Eldritch beings make an unimpressive entrance into the survival horror genre.
When Hey, Poor Player received a review copy of Conarium, I was first in line. After writing my preview last month I was intrigued by its atmosphere, but its puzzles left me wholly unsatisfied. The question that drove me forward was this: Will Conarium ever live up to its own macabre mood?
Unfortunately, the answer is a definitive no. My thoughts on the preview align with my thoughts on the full game—there’s a whole lot of style and very little substance. If anything, the issue is more pronounced in the full version of the game because the preview was a slice from Conarium’s meatiest, tentacled cuts.
The surrogate explorer.
In Conarium, you play as the amnesiac Frank Gilman as he explores an abandoned research base in the Antarctic. Bits and pieces of his lost memories wash over him in glitched and broken waves. These provide the most direct narration of the game, introducing shadowy characters and frightening revelations.
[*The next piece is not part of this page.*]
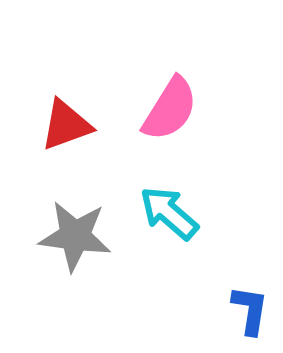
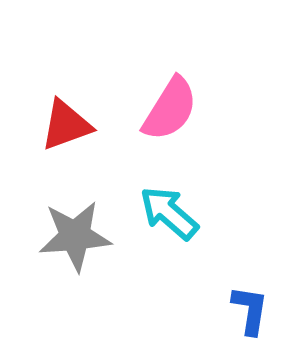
gray star: rotated 12 degrees counterclockwise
You choose how much of the story to piece together. Books and journals are littered about the game, providing insight into the mysterious expedition. I will readily admit that I have never been the type of person to read scraps of lore—even in my favorite games. Conarium is no exception. From the little I read, I gathered a few important tidbits about the plot. Frank Gilman joined the crew at the behest of Dr. Faust, the expedition’s lead researcher whose name betrays his dubious intentions. There is a connection between a mysterious alien plant and the terrible fate of Gilman’s comrades, their faces gruesome and disfigured. Even Frank Gilman himself may not be who he seems…
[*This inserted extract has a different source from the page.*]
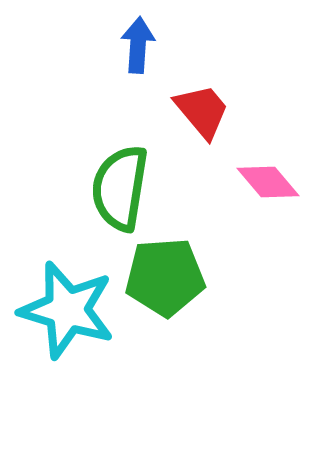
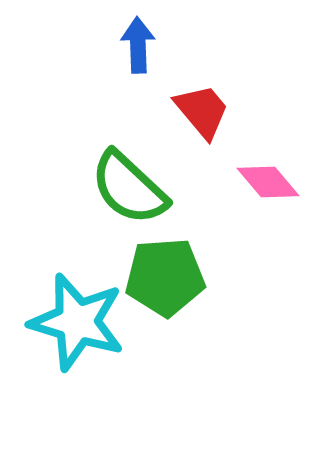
blue arrow: rotated 6 degrees counterclockwise
green semicircle: moved 9 px right; rotated 56 degrees counterclockwise
cyan star: moved 10 px right, 12 px down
Yet these mysteries fail to make up for its sluggish pacing and uninteresting characters. Games like Persona and The Witcher get away with slowly unfolding tales by having characters who you can sympathize with and root for in their darkest hour. Watching and interacting with them is engaging even as the story itself plods along behind them. Conarium lacks the strength of writing to make you give half a damn about its characters.
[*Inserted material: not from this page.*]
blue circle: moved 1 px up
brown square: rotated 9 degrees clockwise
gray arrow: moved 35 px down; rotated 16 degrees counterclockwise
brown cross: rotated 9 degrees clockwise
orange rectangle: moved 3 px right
Striking visuals are a silver lining.
While the story may be lacking, the visuals are frankly stunning for an indie title. Vivid colors and gorgeous particle effects create an unsettling atmosphere. My stomach felt a little tight as I turned each corner, though I could never tell if I was getting sick because of the atmosphere or a wicked concoction of visual settings that twisted my gut. For all I know it was the bumpy camera motions that followed Frank Gilman’s every footstep.
Disturbing designs of alien architecture add to Conarium’s strangely horrific tone. Golems—massive robotic slaves built by pre-human civilizations—are hulking in stature, a blend between the mechanic and organic. A severed clockwork head comes to life after solving a rhythmic puzzle in a hidden room. He claims to be none other than Frank Gilman himself, but never elaborates on his mysterious claims. A note on the nearby wall describes the process of implanting a human brain into a robotic body. All of this combines unique designs to build the world itself.
Unfortunately, Conarium’s UI clashes with its other visual elements. Some text is built into the world while some looks like someone took a highlighter to it in Microsoft Word. This pulled me out of the atmosphere the game had tried so valiantly to enrapture me in. This may be a small gripe, but I would’ve liked to see the developers pay more attention to the parts of the game you’re bound to see most often.
A puzzling phenomenon.
Gameplay in Conarium is repetitive but inoffensively mundane. Most of the time you simply walk around in circles looking for items you can pick up and store in your pocket. You can ogle a plethora of books and statues but few offer a solution to nearby puzzles or deep insight into the world itself. The idle collection of trinkets saps away the horror of the game and pads out its straightforward progression. After the fiftieth door Frank Gilman fails to open (with a muttered “locked” or “it’s locked”), it becomes all too obvious that your path is thoroughly railroaded.
Puzzles are rarely challenging. They seem to exist only to remind you that you are, in fact, playing a video game. I would have rather seen a more condensed experience that limit you to spontaneous bursts of interactivity; the supernatural thriller Oxenfree proved that this approach can be chilling and memorable.
Lovecraft’s influence seeps through the cracks in Conarium, offering an enticing peek into the murky depths that horror has failed to approach. Its world is daunting, the perfect setting for a horror masterpiece—but it’s populated by bland characters and uninspired gameplay. I would recommend it only to hardcore horror fans looking for a little more color in their lives beyond the drab browns and rustic reds that cover every corner of modern horror.
Final Verdict: 2.5/5
Available on: PC (Reviewed); Publisher: Iceberg Interactive ; Developer: Zoetrope Interactive; Players: 1 ; Released: June 6, 2017
Full disclosure: This review is based on a Steam key of Conarium given to HeyPoorPlayer by the publisher.